As recently as last year, a
Congressionally-mandated landmark evaluation, Livestock and Meat
Marketing Study examined the impacts of alternative marketing
arrangements (AMAs)—which are possible at least partly due to
consolidation and concentration, as well as the ability for
packers to own cattle longer than 14 days ahead of harvest.
Among other things, the study concludes: Many meat packers and
livestock producers obtain benefits through the use of AMAs,
including management of costs, management of risk, and assurance
of quality and consistency of quality.
Restrictions on the use of AMAs
for sale of livestock to meat packers would have negative
economic effects on livestock producers, meat packers, and
consumers.
In 2002, some of this nation’s
leading agricultural economists were so concerned about the
negative consequences of banning packer ownership that they
penned a fact-based letter to lawmakers, saying in part that
such a ban would: Block independent producers from access to
added margins contained in contracts from packer alliances and
merit pricing.
Restrict producers’ access to
packer contracts and other risk management tools.

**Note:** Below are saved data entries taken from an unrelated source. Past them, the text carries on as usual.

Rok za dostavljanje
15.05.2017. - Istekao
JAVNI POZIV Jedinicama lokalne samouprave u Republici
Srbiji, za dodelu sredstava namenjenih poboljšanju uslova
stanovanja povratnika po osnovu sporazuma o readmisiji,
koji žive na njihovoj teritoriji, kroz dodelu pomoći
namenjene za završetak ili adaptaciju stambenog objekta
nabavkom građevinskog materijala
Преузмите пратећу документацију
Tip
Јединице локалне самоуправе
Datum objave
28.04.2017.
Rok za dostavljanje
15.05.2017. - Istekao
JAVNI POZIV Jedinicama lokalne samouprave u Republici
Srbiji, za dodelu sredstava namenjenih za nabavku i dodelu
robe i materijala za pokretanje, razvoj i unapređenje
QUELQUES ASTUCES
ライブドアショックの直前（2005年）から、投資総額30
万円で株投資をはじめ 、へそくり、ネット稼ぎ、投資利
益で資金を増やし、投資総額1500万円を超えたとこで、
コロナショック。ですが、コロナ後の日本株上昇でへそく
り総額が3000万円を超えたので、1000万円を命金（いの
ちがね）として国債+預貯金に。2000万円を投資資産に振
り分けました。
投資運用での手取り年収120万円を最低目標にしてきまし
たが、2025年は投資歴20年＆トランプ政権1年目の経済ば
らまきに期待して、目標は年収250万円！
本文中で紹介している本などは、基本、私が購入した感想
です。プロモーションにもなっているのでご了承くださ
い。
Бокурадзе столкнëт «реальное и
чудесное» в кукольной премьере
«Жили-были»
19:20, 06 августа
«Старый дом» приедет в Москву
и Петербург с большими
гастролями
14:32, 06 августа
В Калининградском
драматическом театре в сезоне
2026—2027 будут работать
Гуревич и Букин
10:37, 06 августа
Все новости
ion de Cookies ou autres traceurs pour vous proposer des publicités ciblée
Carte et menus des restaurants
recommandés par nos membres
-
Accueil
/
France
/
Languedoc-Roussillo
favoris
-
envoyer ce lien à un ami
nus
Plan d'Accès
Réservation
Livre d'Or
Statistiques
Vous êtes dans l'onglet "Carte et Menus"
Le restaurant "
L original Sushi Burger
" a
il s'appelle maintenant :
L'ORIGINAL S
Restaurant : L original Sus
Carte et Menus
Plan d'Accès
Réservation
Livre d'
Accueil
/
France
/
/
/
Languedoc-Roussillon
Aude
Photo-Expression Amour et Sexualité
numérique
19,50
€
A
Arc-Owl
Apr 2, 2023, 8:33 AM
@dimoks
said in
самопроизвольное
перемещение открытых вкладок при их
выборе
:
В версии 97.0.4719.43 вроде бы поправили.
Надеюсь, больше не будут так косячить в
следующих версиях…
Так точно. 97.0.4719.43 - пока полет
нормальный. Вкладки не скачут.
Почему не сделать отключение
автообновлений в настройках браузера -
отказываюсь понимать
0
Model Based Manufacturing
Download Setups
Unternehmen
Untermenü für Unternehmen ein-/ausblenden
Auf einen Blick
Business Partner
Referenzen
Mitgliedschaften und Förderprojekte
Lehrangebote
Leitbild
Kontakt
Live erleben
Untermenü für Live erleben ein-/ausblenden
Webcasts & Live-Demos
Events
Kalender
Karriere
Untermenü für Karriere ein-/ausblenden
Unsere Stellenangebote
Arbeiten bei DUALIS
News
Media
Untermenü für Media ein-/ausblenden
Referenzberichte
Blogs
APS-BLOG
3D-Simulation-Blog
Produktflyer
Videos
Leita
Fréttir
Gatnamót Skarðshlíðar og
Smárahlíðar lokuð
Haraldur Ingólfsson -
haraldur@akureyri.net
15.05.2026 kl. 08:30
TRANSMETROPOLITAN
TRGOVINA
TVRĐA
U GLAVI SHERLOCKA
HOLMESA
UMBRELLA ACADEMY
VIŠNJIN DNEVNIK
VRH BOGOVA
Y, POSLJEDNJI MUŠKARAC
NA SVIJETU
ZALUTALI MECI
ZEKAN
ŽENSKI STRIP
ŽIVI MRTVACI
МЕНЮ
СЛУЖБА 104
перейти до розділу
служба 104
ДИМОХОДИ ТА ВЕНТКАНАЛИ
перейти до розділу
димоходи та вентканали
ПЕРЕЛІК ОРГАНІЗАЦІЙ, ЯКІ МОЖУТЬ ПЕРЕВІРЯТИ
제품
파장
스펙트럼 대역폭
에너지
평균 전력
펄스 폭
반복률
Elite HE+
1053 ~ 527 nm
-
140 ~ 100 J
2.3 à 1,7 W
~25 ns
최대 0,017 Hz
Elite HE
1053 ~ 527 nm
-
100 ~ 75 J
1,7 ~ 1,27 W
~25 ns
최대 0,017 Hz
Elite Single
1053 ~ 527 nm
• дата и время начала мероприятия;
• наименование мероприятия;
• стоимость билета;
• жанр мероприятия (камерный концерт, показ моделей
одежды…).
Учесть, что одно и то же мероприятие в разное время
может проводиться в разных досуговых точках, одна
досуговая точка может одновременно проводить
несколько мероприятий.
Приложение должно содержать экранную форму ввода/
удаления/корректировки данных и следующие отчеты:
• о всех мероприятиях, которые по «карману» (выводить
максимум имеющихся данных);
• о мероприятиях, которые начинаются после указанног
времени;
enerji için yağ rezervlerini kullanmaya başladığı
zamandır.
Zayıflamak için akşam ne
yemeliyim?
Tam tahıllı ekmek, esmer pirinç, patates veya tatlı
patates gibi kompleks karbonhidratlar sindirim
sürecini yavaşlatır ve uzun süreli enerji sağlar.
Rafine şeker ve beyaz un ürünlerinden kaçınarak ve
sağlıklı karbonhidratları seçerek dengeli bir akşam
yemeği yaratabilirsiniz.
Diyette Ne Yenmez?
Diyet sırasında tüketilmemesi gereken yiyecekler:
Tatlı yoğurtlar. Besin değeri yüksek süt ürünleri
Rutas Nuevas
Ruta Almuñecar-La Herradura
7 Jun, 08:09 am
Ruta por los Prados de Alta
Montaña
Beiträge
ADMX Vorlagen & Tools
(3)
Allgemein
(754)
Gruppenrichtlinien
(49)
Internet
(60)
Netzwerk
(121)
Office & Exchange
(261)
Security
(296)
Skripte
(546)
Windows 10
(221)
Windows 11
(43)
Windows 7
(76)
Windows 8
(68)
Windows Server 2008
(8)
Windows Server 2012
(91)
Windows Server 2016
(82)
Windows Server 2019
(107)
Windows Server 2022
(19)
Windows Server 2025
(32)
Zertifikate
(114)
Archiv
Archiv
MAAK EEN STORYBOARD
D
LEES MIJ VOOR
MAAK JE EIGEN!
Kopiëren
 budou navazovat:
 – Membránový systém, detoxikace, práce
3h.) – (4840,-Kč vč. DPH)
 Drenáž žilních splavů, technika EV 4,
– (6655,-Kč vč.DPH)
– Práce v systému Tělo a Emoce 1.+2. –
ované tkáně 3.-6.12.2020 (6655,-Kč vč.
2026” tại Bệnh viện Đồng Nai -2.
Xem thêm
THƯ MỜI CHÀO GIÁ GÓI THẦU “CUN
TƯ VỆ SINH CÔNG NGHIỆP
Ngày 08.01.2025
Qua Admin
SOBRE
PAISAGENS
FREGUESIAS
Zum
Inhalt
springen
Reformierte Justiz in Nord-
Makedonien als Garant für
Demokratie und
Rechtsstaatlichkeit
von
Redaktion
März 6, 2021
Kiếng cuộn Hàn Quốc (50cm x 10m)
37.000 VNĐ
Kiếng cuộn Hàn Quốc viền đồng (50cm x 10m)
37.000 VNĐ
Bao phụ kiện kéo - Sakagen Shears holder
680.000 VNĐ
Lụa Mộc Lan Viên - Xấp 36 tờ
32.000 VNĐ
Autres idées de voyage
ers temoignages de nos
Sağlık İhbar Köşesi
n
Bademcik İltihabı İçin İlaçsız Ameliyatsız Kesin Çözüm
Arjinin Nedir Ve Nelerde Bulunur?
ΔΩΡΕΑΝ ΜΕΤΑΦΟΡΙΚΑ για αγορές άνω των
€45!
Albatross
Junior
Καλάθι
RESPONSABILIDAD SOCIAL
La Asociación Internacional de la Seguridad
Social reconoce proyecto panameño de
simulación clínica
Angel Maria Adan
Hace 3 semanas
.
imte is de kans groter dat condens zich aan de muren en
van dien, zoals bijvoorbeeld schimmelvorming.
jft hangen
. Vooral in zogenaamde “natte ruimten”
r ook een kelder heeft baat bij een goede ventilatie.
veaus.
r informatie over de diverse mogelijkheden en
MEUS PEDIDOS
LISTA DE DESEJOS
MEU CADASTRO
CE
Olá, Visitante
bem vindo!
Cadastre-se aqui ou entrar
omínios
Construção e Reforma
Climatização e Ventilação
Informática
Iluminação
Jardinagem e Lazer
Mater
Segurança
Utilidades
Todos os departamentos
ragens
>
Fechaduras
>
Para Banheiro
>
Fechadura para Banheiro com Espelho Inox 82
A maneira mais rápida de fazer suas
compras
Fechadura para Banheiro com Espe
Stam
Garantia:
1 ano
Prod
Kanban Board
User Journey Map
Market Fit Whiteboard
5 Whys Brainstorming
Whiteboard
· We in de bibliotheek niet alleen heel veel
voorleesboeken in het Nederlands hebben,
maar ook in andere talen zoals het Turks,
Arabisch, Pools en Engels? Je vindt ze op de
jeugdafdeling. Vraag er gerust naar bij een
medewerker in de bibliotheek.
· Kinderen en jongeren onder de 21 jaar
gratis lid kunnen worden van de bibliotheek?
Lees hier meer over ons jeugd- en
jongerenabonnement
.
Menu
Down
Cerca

Reduce the U.S. beef industry’s
competitive advantage in international markets and allow the
U.S. poultry industry to increase competitive advantage in
domestic production.
For producers the economic benefits of concentration and captive
supplies, stemming from larger packing plants and multi-plant
operations, outweigh the negatives.
It’s all about economic
efficiencies and the ability to compete as retailers themselves
have consolidated and concentrated at an even faster rate.
New Opportunities
At least on the surface, this new round of packer consolidation
and concentration can be positive for cattle producers.
In the case of the JBS
acquisitions, they do nothing to reduce excess capacity in the
packing business, meaning there’s still too much chain space
chasing too few cattle—a key reason cattle prices have remained
relatively strong, despite rapid increases in input costs and
narrowing production profit margins.
Logic also says that a beef
packers that already has about a half century’s experience
playing in the international market should offer U.S. beef a leg
up in marketing internationally. There are new technologies they
can bring to the U.S., but there’s also the fact that U.S.
operations become a regional cog in an international production
and marketing system, much like regional packing facilities are
cogs in the domestic system. At least in theory that should
offer opportunities to exploit efficiencies.
“Being able to diversify through
JBS will put our company in a position to compete long term in
an increasingly competitive environment,” explained Steve Hunt,
chairman of U.S. Premium Beef (USPB), majority owner of National
Beef prior to the JBS sale. “Additionally, as part of JBS, we
will be in a strong position to grow USPB’s successful
integrated strategy. Our producer owners and other producers who
market cattle through USPB will now have a more geographically
diversified company with multiple locations to deliver the high
quality cattle they produce for our value-added programs. This
opportunity will establish a solid platform for future company
growth.”
If global beef demand is indeed
the primary opportunity for the U.S. beef industry to thrive and
grow, rather than struggle and contract (see Shock’s Silver
Lining ), then the JBS acquisition can be the foundation to a
new era of U.S. beef opportunity.
Either way, it’s likely only the
latest development in a faster pace of consolidation for U.S.